News of what was happening came in different forms and directions and with varying degrees of authority. We made several sorties down, past dozens of trucks and buses and vans and cars. Eventually we reached the bottom to see a sight that sunk our hearts. The landslide was maybe 100m high and 100m wide and it had taken the road with it. Out in the middle was a truck bogged way past its axles. With three big diggers and a loader trying to dig it out and/or make a new path behind it. All in mud. We could see that it was going to take a while.
It was all wonderfully disorganised. There were groups on either side of the slip, as well as the diggers in the middle. Often there were three different ideas on what to do next. After a few hours they towed a truck through which was then blocked by another truck trying to go the other way! Then later a bus was towed through by a digger but then the digger was blocked in front of the bus by the queue of vehicles waiting. Always the vehicles at the front came too far forward and got in the way of any vehicles dragged or pushed through. They tried getting through the ones from the other side first which meant they were coming uphill as well. On our side the seal still existed but was as greasy as ice. And with much of the road blocked by the queue on our side, trucks and buses started sliding sideways into the ditch. And so another hour would pass while they dug it back out again.
Eventually a man in a uniform started giving some orders. But still they slid and slipped – some into the ditch. It was so frustrating. But we were lucky enough. Some buses had been there since 3pm the previous day. We walked back up to our bus to find some shade to sit. And soon enough a bus appeared, struggling up the hill. We cheered. Then a few minutes later another. This was starting to look like a trend. And then more – this was starting to look hopeful. For some reason the first 50-100 vehicles were let through from the other side. You’d have thought batches from both sides might have been fairer – and better for breaking up the lines of traffic on the road from there on.

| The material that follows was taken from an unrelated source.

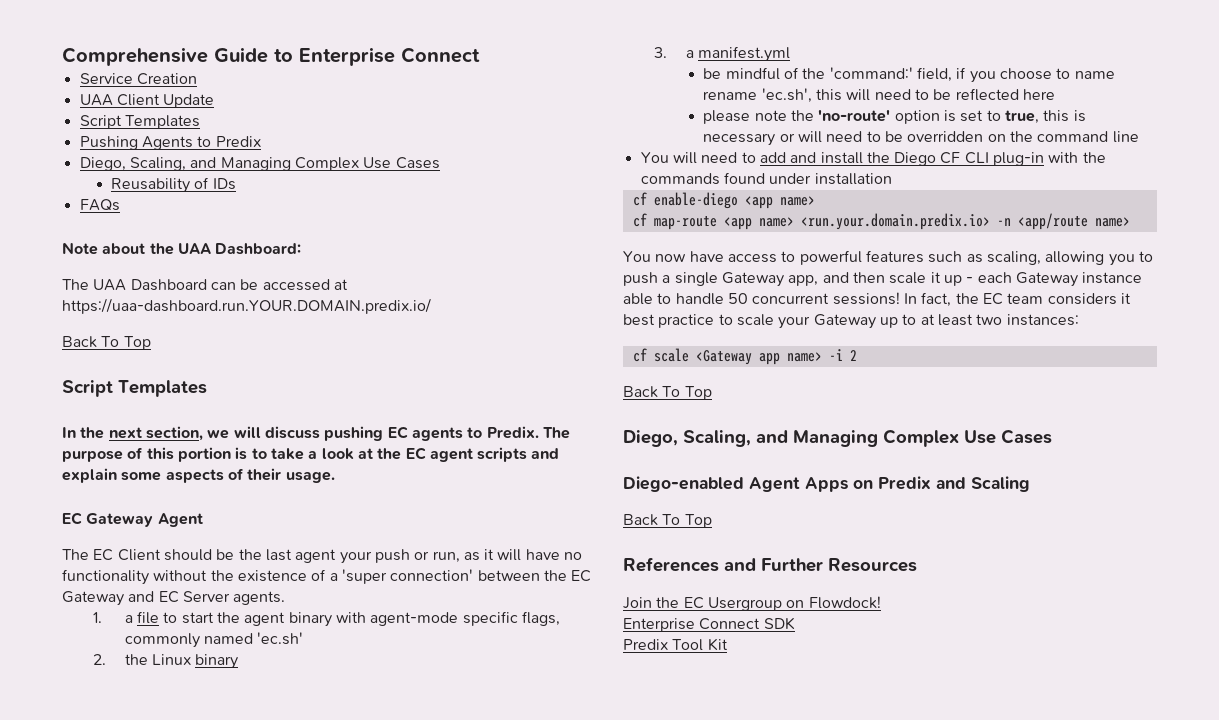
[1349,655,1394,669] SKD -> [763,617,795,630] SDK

Eventually at about 2.30pm our bus started down, and kept going across the slip. The middle bit was the worst and we bottomed the bus and for a moment thought that we might be there for a while. But it lurched on, and through and across. Further down we took off the chains and were on our way. Almost immediately we ran into heavy rain. Weirdly it had rained for mo0st of the night but stopped in the morning. The sun had dried the mud on the road enough to allow passage by the afternoon. We were very lucky. As it was, for the several hours on to Luang Prabang we traveled on roads running with brown water and passed through endless small washouts and slips.

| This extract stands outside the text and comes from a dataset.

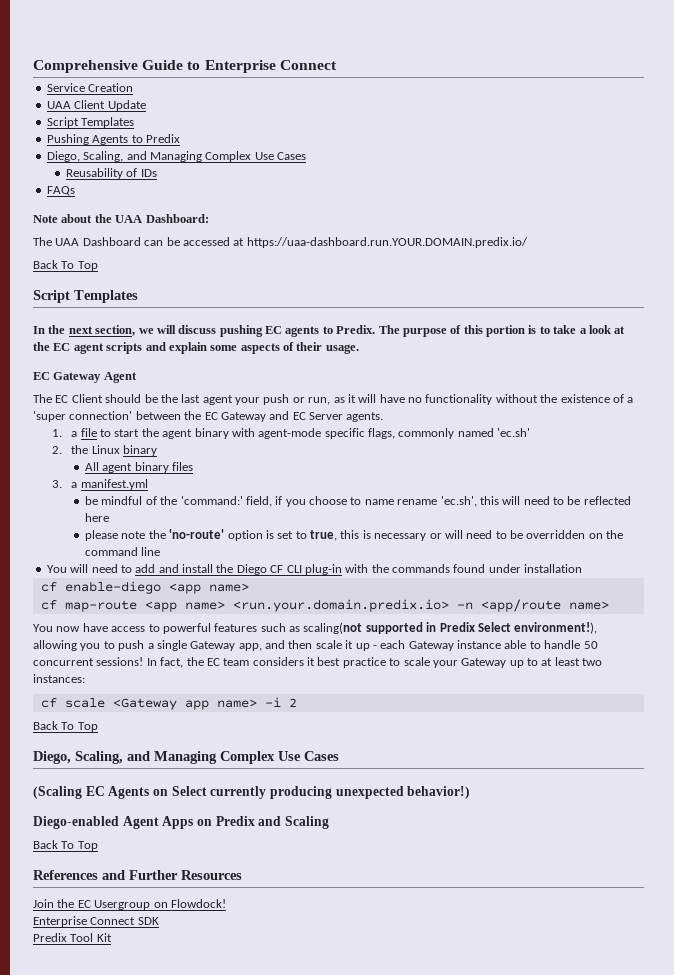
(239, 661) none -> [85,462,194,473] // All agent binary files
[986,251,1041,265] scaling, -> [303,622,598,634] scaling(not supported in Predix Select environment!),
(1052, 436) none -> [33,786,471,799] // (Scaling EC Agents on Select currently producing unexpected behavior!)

Finally we started to descend and could see the Meekong and knew we’d make it that day. We pulled into the bus station at 5.30pm, 23 hours after leaving our Vientiane Guest House. We were happy to be there, realising that it could have gone much worse. We’d made some friends with fellow passengers and shared a tuktuk into Luang Prabang and headed off into the maze of lanes to find the guest house we’d booked into to see if we still had a room. It had been quite a journey.